Records from a collection:
== Segment start ==

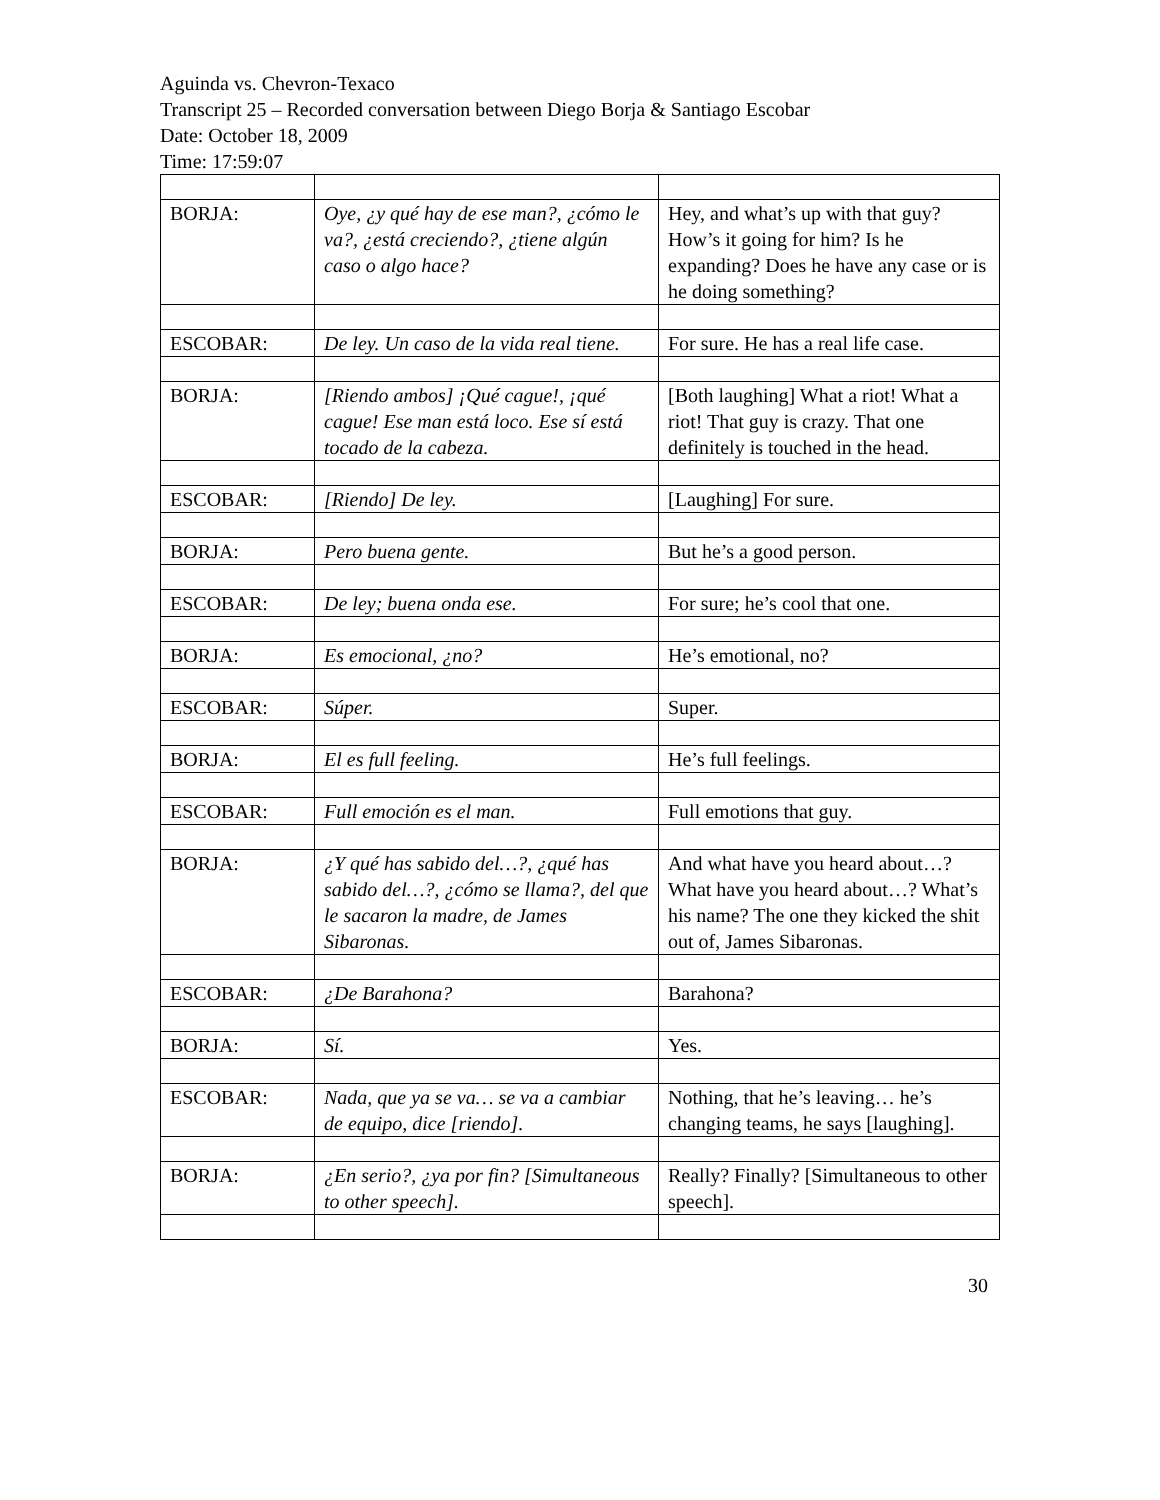Aguinda vs. Chevron-Texaco
Transcript 25 – Recorded conversation between Diego Borja & Santiago Escobar
Date: October 18, 2009
Time: 17:59:07
| BORJA: | Oye, ¿y qué hay de ese man?, ¿cómo le va?, ¿está creciendo?, ¿tiene algún caso o algo hace? | Hey, and what’s up with that guy? How’s it going for him? Is he expanding? Does he have any case or is he doing something? |
| ESCOBAR: | De ley. Un caso de la vida real tiene. | For sure. He has a real life case. |
| BORJA: | [Riendo ambos] ¡Qué cague!, ¡qué cague! Ese man está loco. Ese sí está tocado de la cabeza. | [Both laughing] What a riot! What a riot! That guy is crazy. That one definitely is touched in the head. |
| ESCOBAR: | [Riendo] De ley. | [Laughing] For sure. |
| BORJA: | Pero buena gente. | But he’s a good person. |
| ESCOBAR: | De ley; buena onda ese. | For sure; he’s cool that one. |
| BORJA: | Es emocional, ¿no? | He’s emotional, no? |
| ESCOBAR: | Súper. | Super. |
| BORJA: | El es full feeling. | He’s full feelings. |
| ESCOBAR: | Full emoción es el man. | Full emotions that guy. |
| BORJA: | ¿Y qué has sabido del…?, ¿qué has sabido del…?, ¿cómo se llama?, del que le sacaron la madre, de James Sibaronas. | And what have you heard about…? What have you heard about…? What’s his name? The one they kicked the shit out of, James Sibaronas. |
| ESCOBAR: | ¿De Barahona? | Barahona? |
| BORJA: | Sí. | Yes. |
| ESCOBAR: | Nada, que ya se va… se va a cambiar de equipo, dice [riendo]. | Nothing, that he’s leaving… he’s changing teams, he says [laughing]. |
| BORJA: | ¿En serio?, ¿ya por fin? [Simultaneous to other speech]. | Really? Finally? [Simultaneous to other speech]. |
30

== Segment end ==

WHAT THIS TASK INVOLVES:
When you repeat the lines above, keep them exact and leave out each image they contain.

ANSWER TO THIS PROBLEM:
Aguinda vs. Chevron-Texaco
Transcript 25 – Recorded conversation between Diego Borja & Santiago Escobar
Date: October 18, 2009
Time: 17:59:07
| BORJA: | Oye, ¿y qué hay de ese man?, ¿cómo le va?, ¿está creciendo?, ¿tiene algún caso o algo hace? | Hey, and what’s up with that guy? How’s it going for him? Is he expanding? Does he have any case or is he doing something? |
| ESCOBAR: | De ley. Un caso de la vida real tiene. | For sure. He has a real life case. |
| BORJA: | [Riendo ambos] ¡Qué cague!, ¡qué cague! Ese man está loco. Ese sí está tocado de la cabeza. | [Both laughing] What a riot! What a riot! That guy is crazy. That one definitely is touched in the head. |
| ESCOBAR: | [Riendo] De ley. | [Laughing] For sure. |
| BORJA: | Pero buena gente. | But he’s a good person. |
| ESCOBAR: | De ley; buena onda ese. | For sure; he’s cool that one. |
| BORJA: | Es emocional, ¿no? | He’s emotional, no? |
| ESCOBAR: | Súper. | Super. |
| BORJA: | El es full feeling. | He’s full feelings. |
| ESCOBAR: | Full emoción es el man. | Full emotions that guy. |
| BORJA: | ¿Y qué has sabido del…?, ¿qué has sabido del…?, ¿cómo se llama?, del que le sacaron la madre, de James Sibaronas. | And what have you heard about…? What have you heard about…? What’s his name? The one they kicked the shit out of, James Sibaronas. |
| ESCOBAR: | ¿De Barahona? | Barahona? |
| BORJA: | Sí. | Yes. |
| ESCOBAR: | Nada, que ya se va… se va a cambiar de equipo, dice [riendo]. | Nothing, that he’s leaving… he’s changing teams, he says [laughing]. |
| BORJA: | ¿En serio?, ¿ya por fin? [Simultaneous to other speech]. | Really? Finally? [Simultaneous to other speech]. |
30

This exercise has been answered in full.